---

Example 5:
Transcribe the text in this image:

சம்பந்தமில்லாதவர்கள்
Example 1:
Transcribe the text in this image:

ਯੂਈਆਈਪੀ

+--

What you need to do: Reproduce the data above line for line, without altering any character.

Correct response:
---

Example 5:
Transcribe the text in this image:

சம்பந்தமில்லாதவர்கள்
Example 1:
Transcribe the text in this image:

ਯੂਈਆਈਪੀ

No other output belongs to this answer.